#### Ausgewählter Auszug

Zukunft der Justiz: Staatsdienst? Nein danke
Richter*innen und Staatsanwält*innen fehlen schon jetzt fast überall. Und die Jura-Studierenden? Haben offenbar wenig Interesse am Staatsdienst.
Was möchte man werden, wenn man Jura studiert? „So jemand wie bei Suits“, sagt ein 22-jähriger Jura-Student aus München und lacht. Suits ist eine Serie über einen unglaublich erfolgreichen Wirtschaftsanwalt und sein extravagantes Leben. Natürlich sei das nicht ernst gemeint, fügt der Student hinzu. Auch den Staatsdienst, als Richter oder Staatsanwalt, habe er nicht ausgeschlossen.
Unterhält man sich länger mit Jura-Studierenden wird aber schnell klar: Geld spielt für sie sehr wohl eine Rolle. Das gibt auch der 22-Jährige aus München zu: „Bei der Zeit und dem Aufwand, den man in dieses Studium investiert, will man natürlich schon danach beruflich die besten Möglichkeiten haben.“ Ein Kommilitone von ihm wird noch deutlicher: „Zur Zeit kann die Justiz bei der Bezahlung fast gar nicht mit dem freien Markt konkurrieren.“ In Großkanzleien kann das Einstiegsgehalt schon mal 125.000 Euro im Jahr sein, als Richterin oder Staatsanwalt eher um die 70.000 Euro.

#### Die Aufgaben
• 1. Wie hoch kann laut dem Auszug das Einstiegsgehalt in Großkanzleien im Jahr sein?
• 2. Gib bitte einen Teil des Auszugs wieder, beginnend mit „Zukunft der Justiz: Staatsdienst?“ und weiter bis „er nicht ausgeschlossen.“, und ersetze darin „Jura-Student“ durch „Jurastudent“.
• 3. Fasse den Auszug in zwei Sätzen zusammen.

#### Bereitgestellte Daten
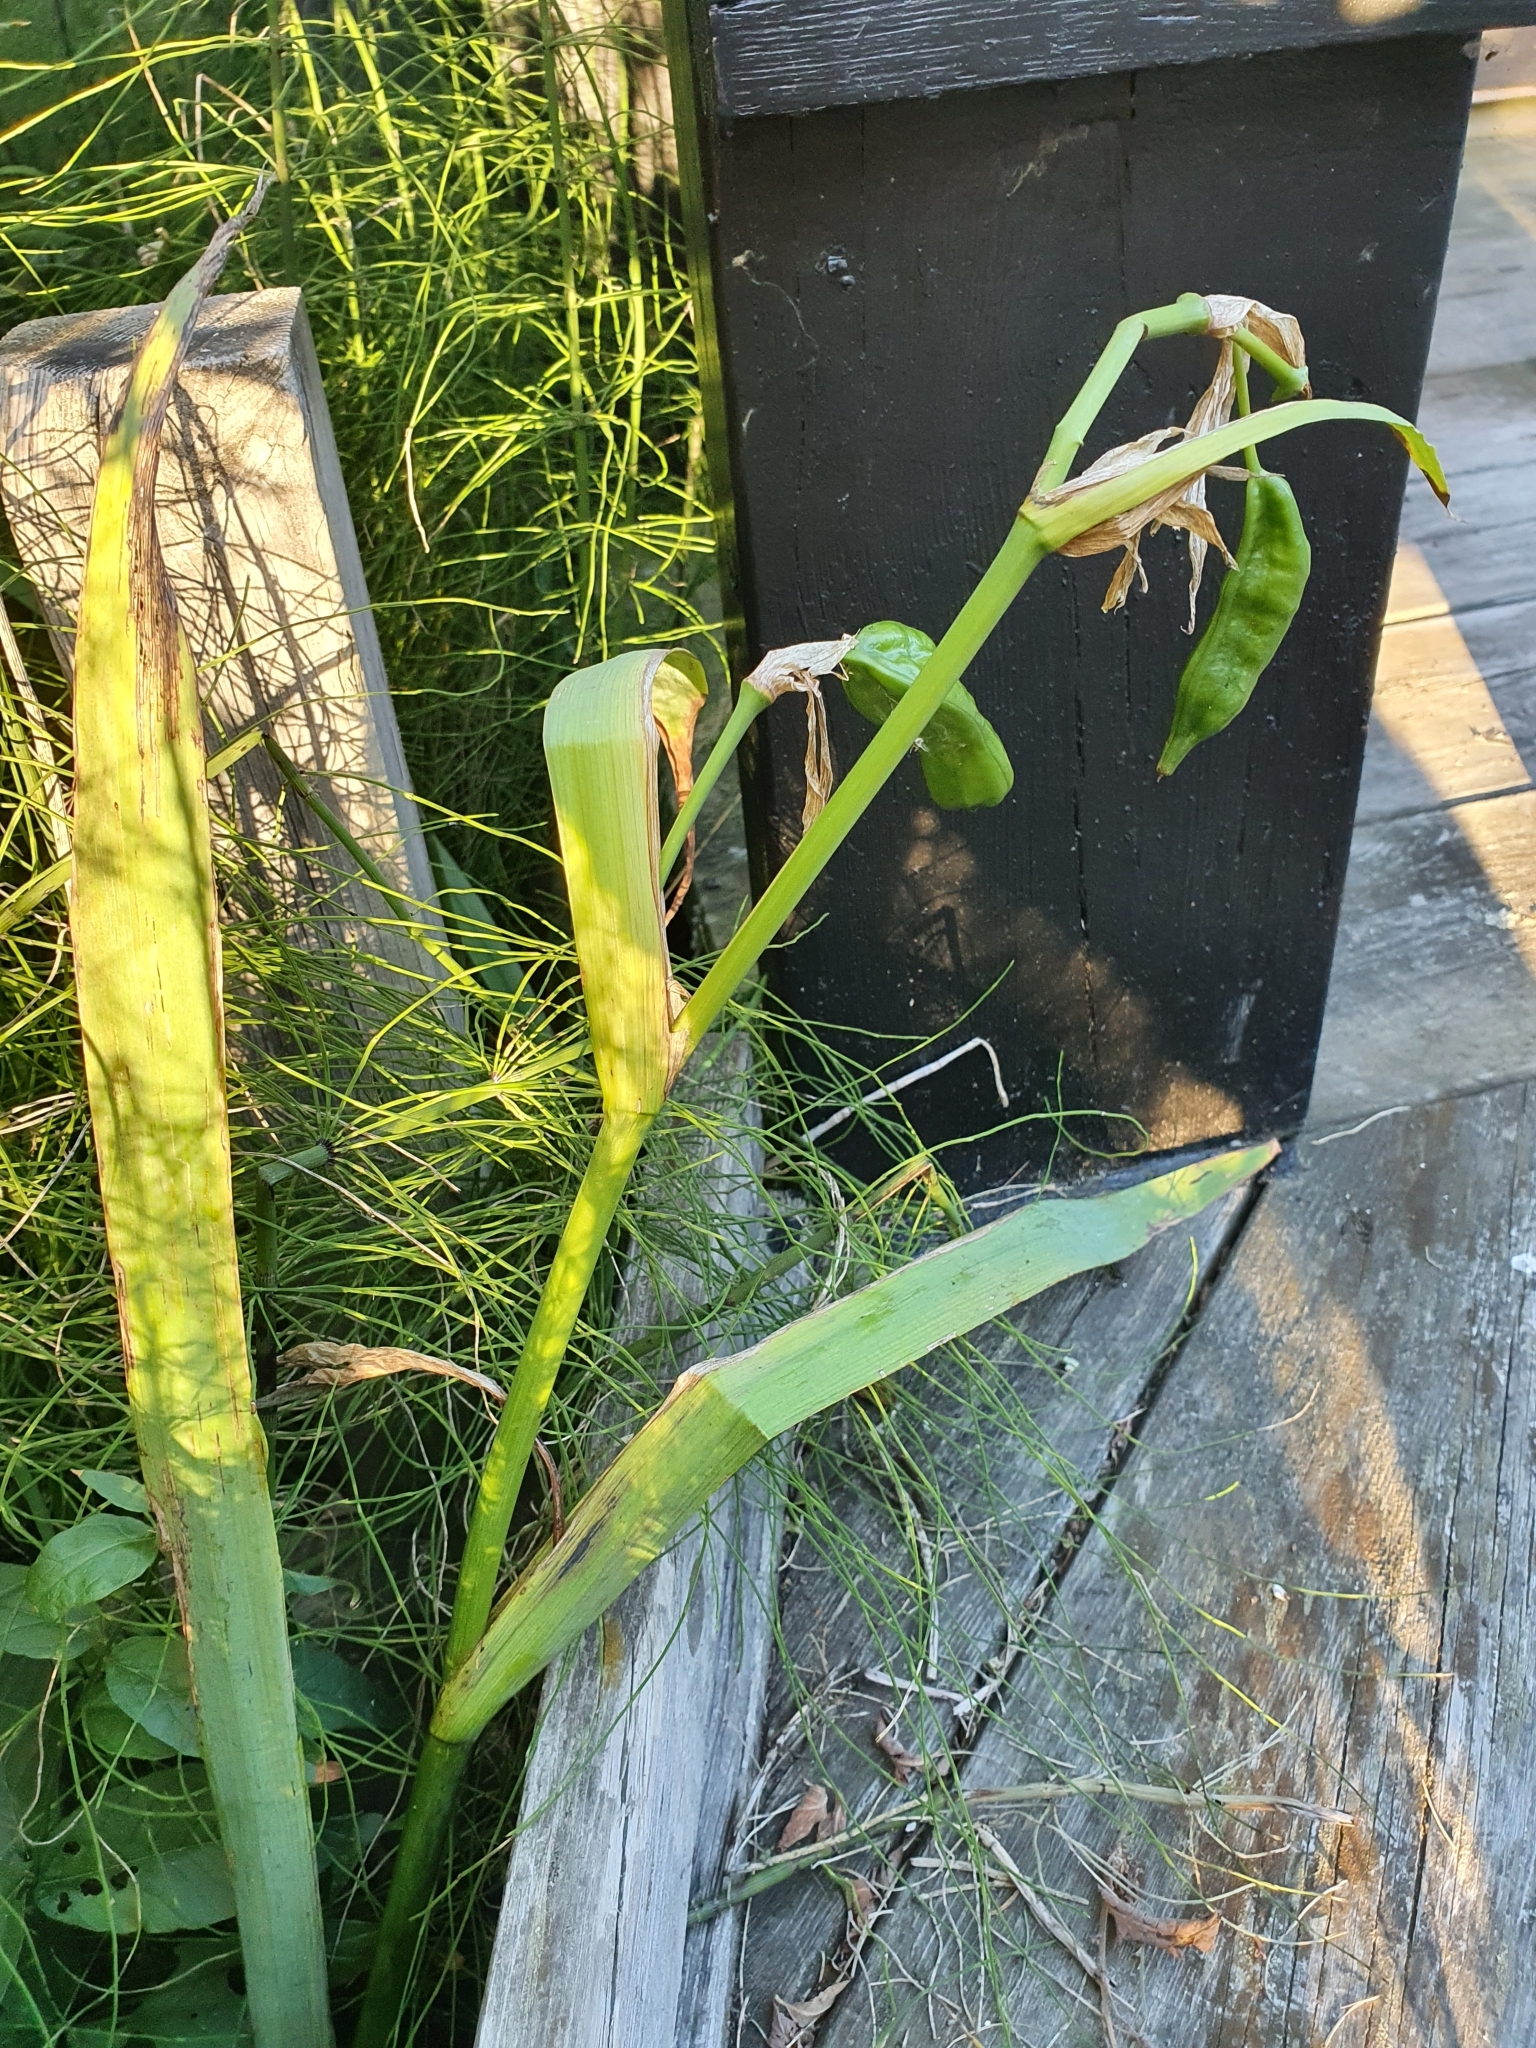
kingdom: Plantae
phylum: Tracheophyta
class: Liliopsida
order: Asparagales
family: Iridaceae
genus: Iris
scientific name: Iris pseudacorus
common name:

#### Ergebnisse der Übung
• 1. 125.000 Euro im Jahr.

• 2.
Zukunft der Justiz: Staatsdienst? Nein danke
Richter*innen und Staatsanwält*innen fehlen schon jetzt fast überall. Und die Jura-Studierenden? Haben offenbar wenig Interesse am Staatsdienst.
Was möchte man werden, wenn man Jura studiert? „So jemand wie bei Suits“, sagt ein 22-jähriger Jurastudent aus München und lacht. Suits ist eine Serie über einen unglaublich erfolgreichen Wirtschaftsanwalt und sein extravagantes Leben. Natürlich sei das nicht ernst gemeint, fügt der Student hinzu. Auch den Staatsdienst, als Richter oder Staatsanwalt, habe er nicht ausgeschlossen.

• 3. Richterinnen und Richter sowie Staatsanwältinnen und Staatsanwälte fehlen schon jetzt fast überall, und Jura-Studierende haben offenbar wenig Interesse am Staatsdienst. Im Gespräch mit ihnen zeigt sich, dass Geld eine Rolle spielt, denn in Großkanzleien kann das Einstiegsgehalt 125.000 Euro im Jahr betragen, in der Justiz eher um die 70.000 Euro.